• 提示テキスト:
::::

「本物のクリエイティブディレクターを養成する学校」というコンセプトを掲げ、2015年からさまざまなクリエイターを講師として招き、彼らの思考を学ぶための講座を開いてきた六本木未来大学。今年から始まる「アフタークラス」では、対話を通して学んだことを考え、実践につなげる場をつくっていきます。講師でありファシリテーターを務める横石崇さんに、アフタークラスで目指すこと、そして「これからの学び方」について聞きました。
様々な領域のクリエイターを講師に招き、彼らの思考から「クリエイティブディレクション」のヒントを学ぶ六本木未来大学では、今年立ち上がったばかりの「東京ミッドタウン・デザイン部」とのコラボレーション企画として、「アフタークラス」と呼ばれる新しい授業を開講します。六本木未来大学で行われる講義に対して、アフタークラスでは、講義で学んだことについてさらに考え、対話し、実践していくための場をつくっていきます。
アフタークラスの講師は、株式会社&Co.代表、そして2012年から毎年秋に開催されている働き方の祭典「TOKYO WORK DESIGN WEEK」(TWDW)オーガナイザーの横石崇さんが務めます。「働く」だけでなく「学ぶ」というテーマでも長らく活動を続けてきた横石さん。アフタークラスでどのような「学びの場」をつくっていくことを目指していくのでしょうか。
東京ミッドタウン・デザイン部
はじめに横石さんにアフタークラスの講師を引き受けていただいた理由を伺うと、なによりも「クリエイティブディレクターには学ぶべきことがたくさんある」という六本木未来大学のコンセプトに共感したと話してくれました。
「もともとぼくは、30代半ばまでクリエイティブエージェンシーで働いていました。そのときに日本を代表するようなクリエイティブディレクターの方々から学んだことが今の自身をつくっています。『クリエイティブディレクターを養成する学校』を目指して活動をされている六本木未来大学のビジョンに、自分自身のキャリアをつくってきた考え方に重なるものを感じました」
TOKYO WORK DESIGN WEEK
TWDWのほかにも、「WIRED日本版」のコミュニティ・コントリビューションや旅する勉強会「ラーニングキャラバン」、デザインとプログラミングのスキルを備えたクリエイターを育てる「BAPA」、ミレニアル世代のためのリーダーシップを学ぶプログラム「Next Leaders Boot-camp」をはじめ、年間150、累計500を超える「未来をつくるための対話の場」を手がけてる横石さん。かつて自身も住んでいたことのあるというここ六本木で、新たに「未来の大学」をつくっていくチャレンジをしていきたいと続けます。

::::

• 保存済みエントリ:

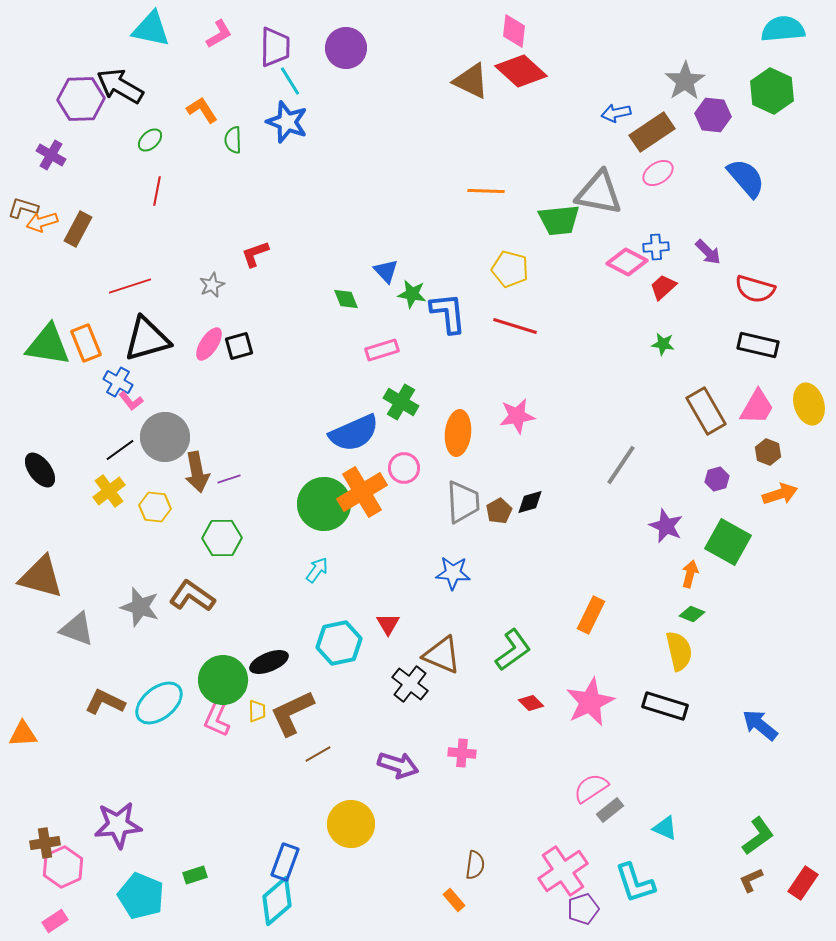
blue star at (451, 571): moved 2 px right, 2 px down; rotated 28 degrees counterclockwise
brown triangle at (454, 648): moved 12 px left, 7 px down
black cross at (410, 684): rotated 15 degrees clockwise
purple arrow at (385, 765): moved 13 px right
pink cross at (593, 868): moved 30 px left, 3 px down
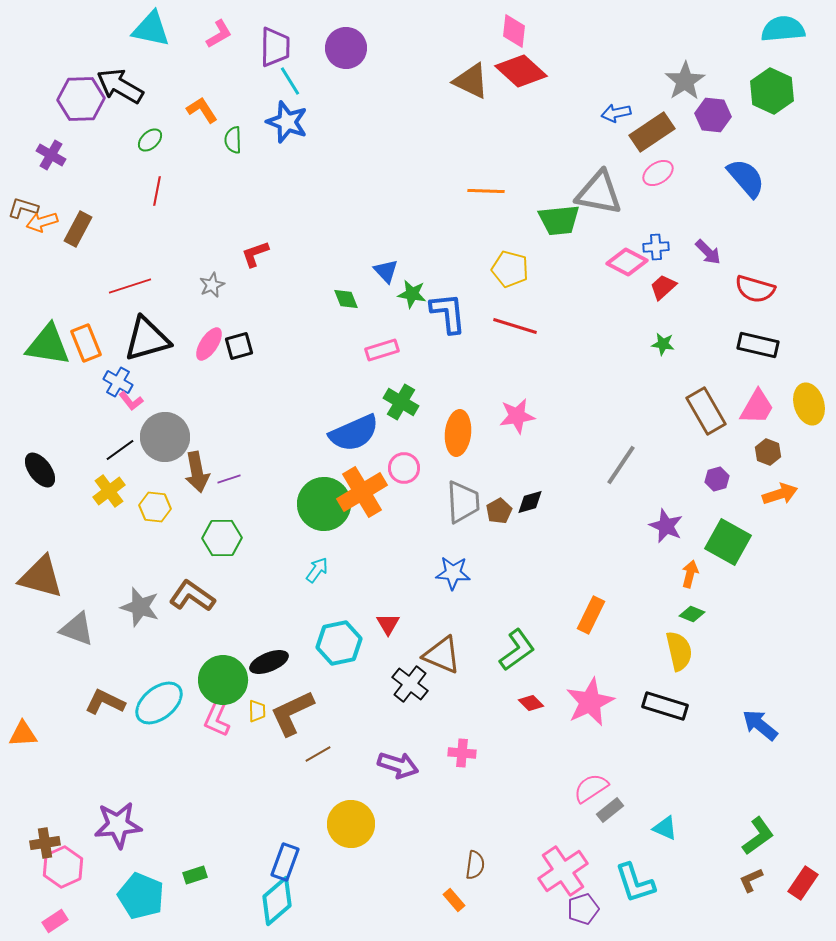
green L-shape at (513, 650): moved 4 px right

::::

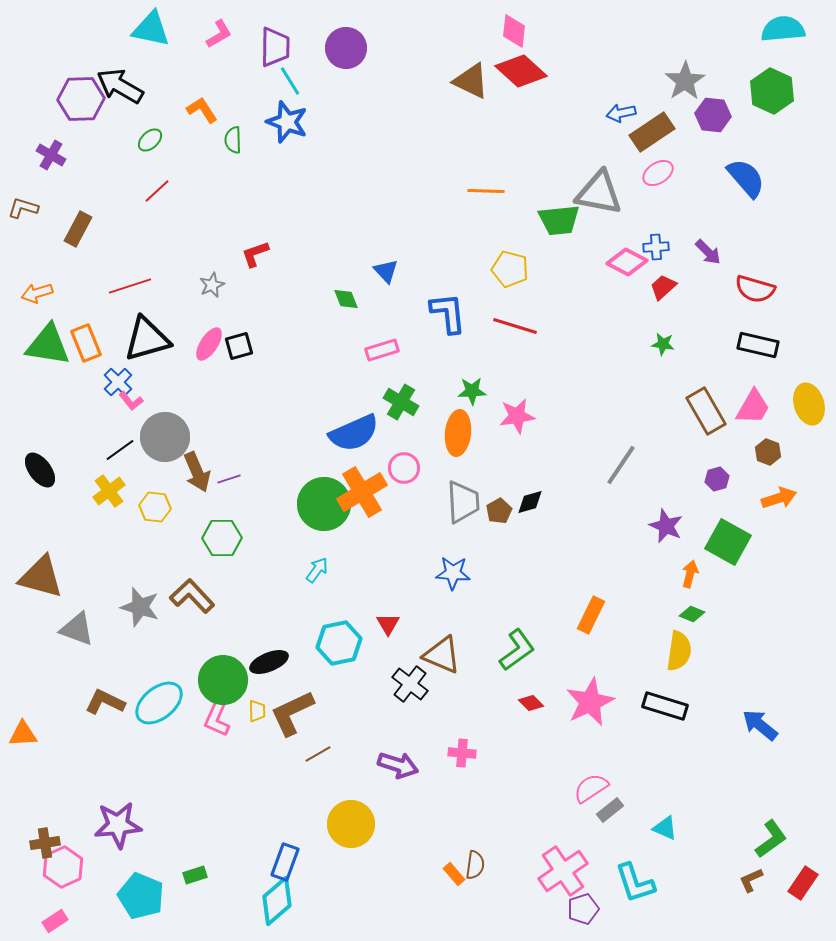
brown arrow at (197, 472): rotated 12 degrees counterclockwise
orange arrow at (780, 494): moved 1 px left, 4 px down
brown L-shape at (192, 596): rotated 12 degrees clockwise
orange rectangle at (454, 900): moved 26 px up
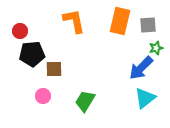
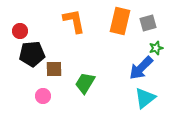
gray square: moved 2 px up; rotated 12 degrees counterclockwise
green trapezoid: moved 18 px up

::::

• 作業指示:
提示テキストで「TWDWのほかにも」の後に、横石さんが手がけている取り組みとして名前が挙げられているものをすべて書き出してください。

• 演習結果:
・「WIRED日本版」のコミュニティ・コントリビューション
・旅する勉強会「ラーニングキャラバン」
・デザインとプログラミングのスキルを備えたクリエイターを育てる「BAPA」
・ミレニアル世代のためのリーダーシップを学ぶプログラム「Next Leaders Boot-camp」